Olaydan sonra şirketlerinin dev bir linç kampanyasına uğradığını ileri süren Gürkan, “3 bin çalışanımızla, şirketi ayakta tuttuk. Eğer şirketi ayakta tutmasaydık. Bugün, o ocak kapanacaktı. Olay yerine gidemeyen bilirkişilerin olmayan suçlamalarıyla, yargılanacaktık. Ama bu şirket ayakta kaldı. Yargılanmamız sürüyor. Bu maden bu kadar güvensizdi de, neden o zaman bu kadar insan çalışmak istedi? İki yıldır olay için kömür yangını diyorlar, bunun öyle olmadığı, yeni bilirkişi raporunda ortaya çıkacak. Ama ailelerin avukatları, gerçeğin ortaya çıkmaması için ellerinden geleni yapıyorlar. Dünyada benzeri olmayan bir kavga ve avukatlar, hakkımda çok yalan söylüyorlar" dedi.
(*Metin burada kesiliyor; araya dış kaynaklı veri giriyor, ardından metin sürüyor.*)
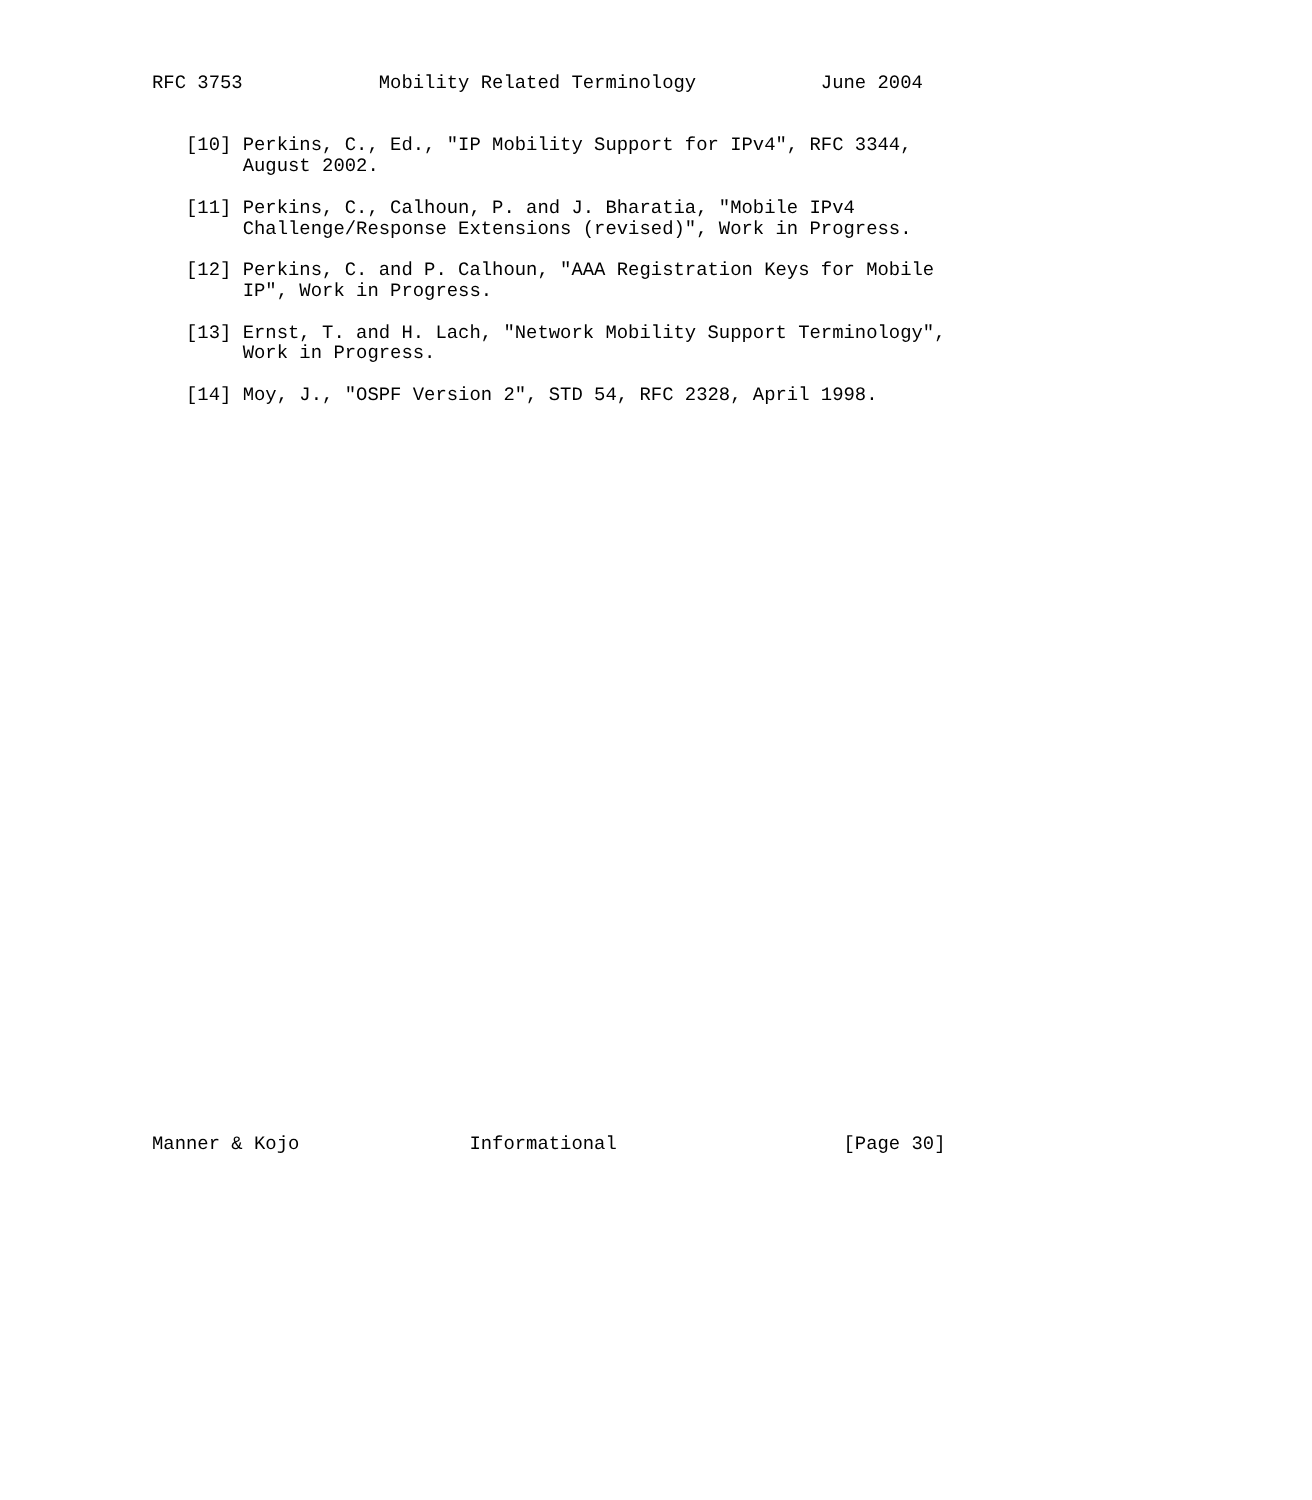RFC 3753            Mobility Related Terminology           June 2004


   [10] Perkins, C., Ed., "IP Mobility Support for IPv4", RFC 3344,
        August 2002.

   [11] Perkins, C., Calhoun, P. and J. Bharatia, "Mobile IPv4
        Challenge/Response Extensions (revised)", Work in Progress.

   [12] Perkins, C. and P. Calhoun, "AAA Registration Keys for Mobile
        IP", Work in Progress.

   [13] Ernst, T. and H. Lach, "Network Mobility Support Terminology",
        Work in Progress.

   [14] Moy, J., "OSPF Version 2", STD 54, RFC 2328, April 1998.



































Manner & Kojo               Informational                    [Page 30]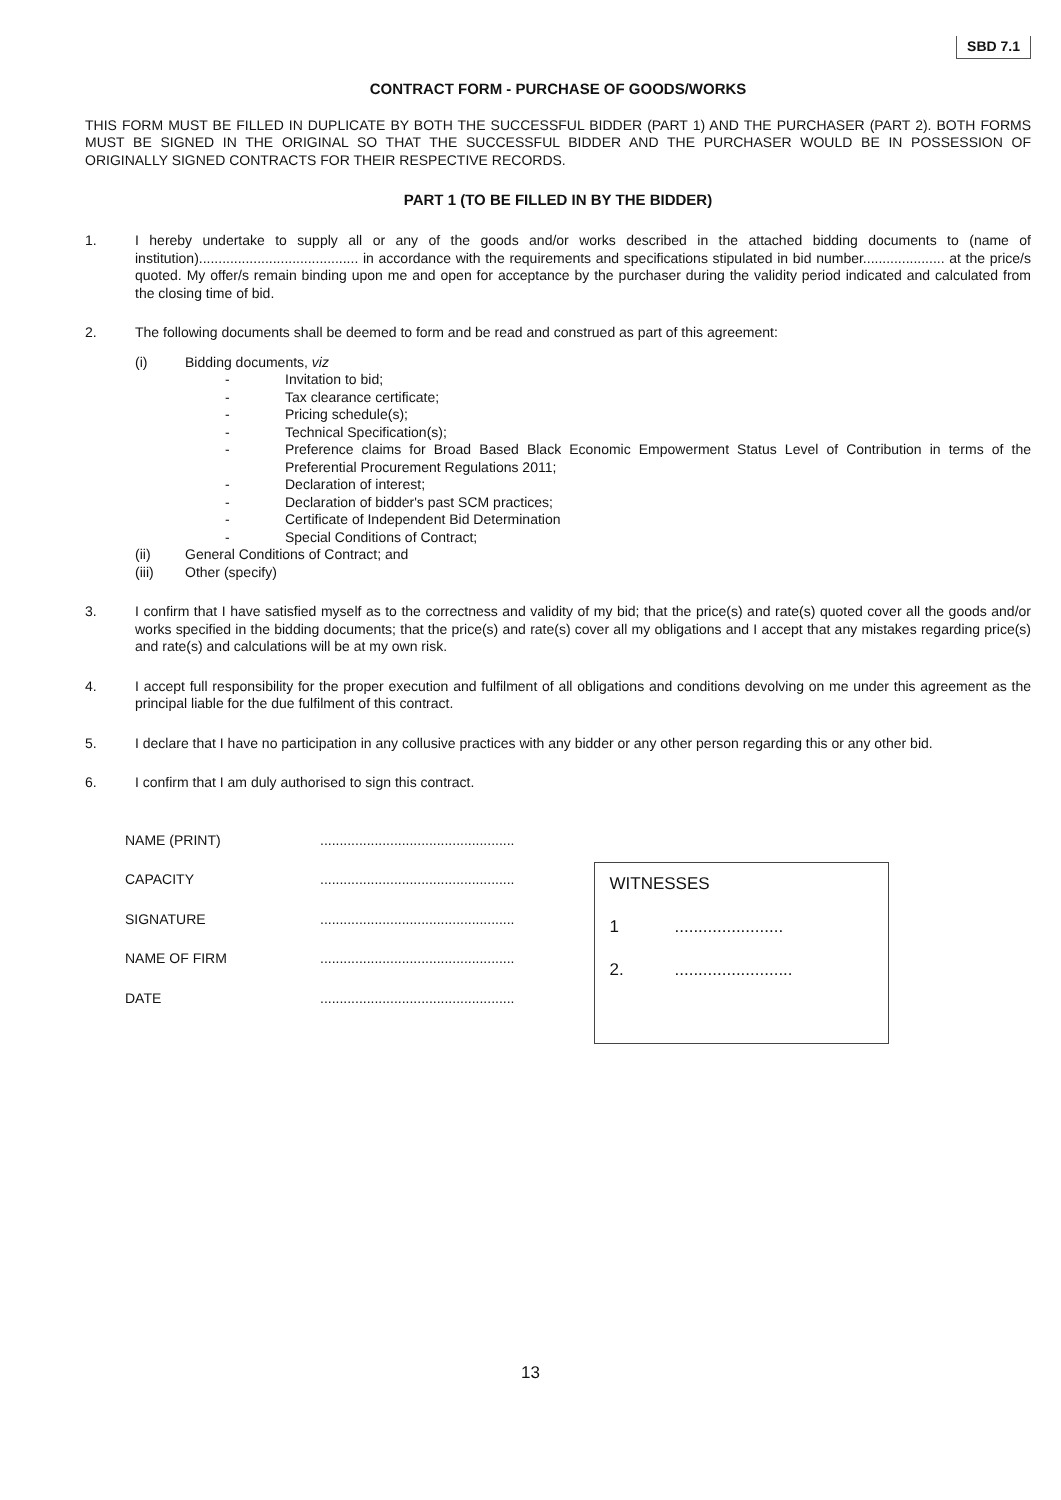SBD 7.1
CONTRACT FORM - PURCHASE OF GOODS/WORKS
THIS FORM MUST BE FILLED IN DUPLICATE BY BOTH THE SUCCESSFUL BIDDER (PART 1) AND THE PURCHASER (PART 2). BOTH FORMS MUST BE SIGNED IN THE ORIGINAL SO THAT THE SUCCESSFUL BIDDER AND THE PURCHASER WOULD BE IN POSSESSION OF ORIGINALLY SIGNED CONTRACTS FOR THEIR RESPECTIVE RECORDS.
PART 1 (TO BE FILLED IN BY THE BIDDER)
1. I hereby undertake to supply all or any of the goods and/or works described in the attached bidding documents to (name of institution)......................................... in accordance with the requirements and specifications stipulated in bid number..................... at the price/s quoted. My offer/s remain binding upon me and open for acceptance by the purchaser during the validity period indicated and calculated from the closing time of bid.
2. The following documents shall be deemed to form and be read and construed as part of this agreement:
(i) Bidding documents, viz
- Invitation to bid;
- Tax clearance certificate;
- Pricing schedule(s);
- Technical Specification(s);
- Preference claims for Broad Based Black Economic Empowerment Status Level of Contribution in terms of the Preferential Procurement Regulations 2011;
- Declaration of interest;
- Declaration of bidder's past SCM practices;
- Certificate of Independent Bid Determination
- Special Conditions of Contract;
(ii) General Conditions of Contract; and
(iii) Other (specify)
3. I confirm that I have satisfied myself as to the correctness and validity of my bid; that the price(s) and rate(s) quoted cover all the goods and/or works specified in the bidding documents; that the price(s) and rate(s) cover all my obligations and I accept that any mistakes regarding price(s) and rate(s) and calculations will be at my own risk.
4. I accept full responsibility for the proper execution and fulfilment of all obligations and conditions devolving on me under this agreement as the principal liable for the due fulfilment of this contract.
5. I declare that I have no participation in any collusive practices with any bidder or any other person regarding this or any other bid.
6. I confirm that I am duly authorised to sign this contract.
NAME (PRINT) ..................................................
CAPACITY ..................................................
SIGNATURE ..................................................
NAME OF FIRM ..................................................
DATE ..................................................
WITNESSES
1.......................
2..........................
13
Olayla ilgili delil kararttıklarına yönelik suçlamaları da kabul etmediklerini, kendilerinin araştırma istediğini savunan Can Gürkan, mahkemede ifade veren işçilerine yönelik de suçlamada bulundu. Can Günkan, “Aileler sanal gerçekliklerle kandırıldı. Ben de bu olayda artık 'kasıt' olduğuna da inanmaya başladım. Çünkü mahkemeye gelen herkesin yalan söylediğini gördüm. Belki olayı saklamaya çalıştılar. Ben olayın gerçek nedeninin saklandığına inanıyorum. Maske, eğitim herkes farklı konuştu. Bize en büyük suçlamayı yapan işçinin burada tekrar dinlenmesini istiyorum. Çünkü, savcıya verilen ifadelerle, buradakilerin farklı olduklarını gördük" dedi. Can Gürkan ayrıca, geçen şubat ayında kaza yerine gidip inceleme yapan bilirkişilerin de, itibarsızlaştırmaya çalışıldığını savundu.

TUTUKLULUĞUM ARTIK İNFAZA GİRİYOR

Zaman zaman açıklamalarına ailelerin tepki gösterdiği Can Gürkan, iş güvenliği konusunda hiçbir talebe olumsuz yanıt vermediğini, iki yıldır sıfır delille olası kast suçuyla yargılandığını ifade etti. Can Gürkan daha sonra, “Hiçbir delil olmadan hakkımda ithamlar var. Benim tutukluluğumun devam etmesi, artık infaza giriyor. Ben adil bir yargılama istiyorum. Hem bile bile insanları ölüme götüren birisi olacağım, hem de koşa koşa gelip Soma'ya teslim olacağım. Hukuken benim sorumluluğum olmayan konulardan yargılanıyorum. Hiçbir illiyet bağı yok. Kaza riski hiçbir zaman göze alınmaz. Ben ocakta hiçbir riski öngörmüyordum. Tutuksuz yargılanmak istiyorum" dedi.

BİLİRKİŞİLER BENİ NEYLE SUÇLAYACAK MERAK EDİYORUM

Can Gürkan'dan sonra söz alan Soma Kömür İşletmeleri Genel Müdürü Ramazan Doğru, şirketteki sorumluluk alanlarını, nasıl çalıştığını anlattı, ilk bilirkişi raporunu kabul etmediğini söyledi. Kendisini daha iyi savunmak için tahliye edilmeyi de talep eden Ramazan Doğru, “Ben yeni bilirkişi raporunu bekliyorum. Benimle ilgili ne suçlamada bulunacak merak ediyorum" dedi.

Diğer sanıklardan Akın Çelik, ocakta ne yaşandığını çalışanlarının bildiğini ileri sürdü. Üretim baskını suçlamalarını kabul etmeyen İşletme Müdürü İsmail Adalı, madende 30 köylüsünün çalıştığını bunlardan 15'inin akrabası olduğunu, güvensiz olsa çalışmalarına izin vermeyeceğini anlattı. Ertan Ersoy, bant tamburlarının yanıp yanmayacağının incelenmesini bunun için deneme yapılmasını mahkemeden talep etti. Mehmet Ali Günay Çelik ise elektrik kablolarının yer üstüne çıkartılıp incelenmesi istedi.

Duruşmaya ara karar için ara verildi.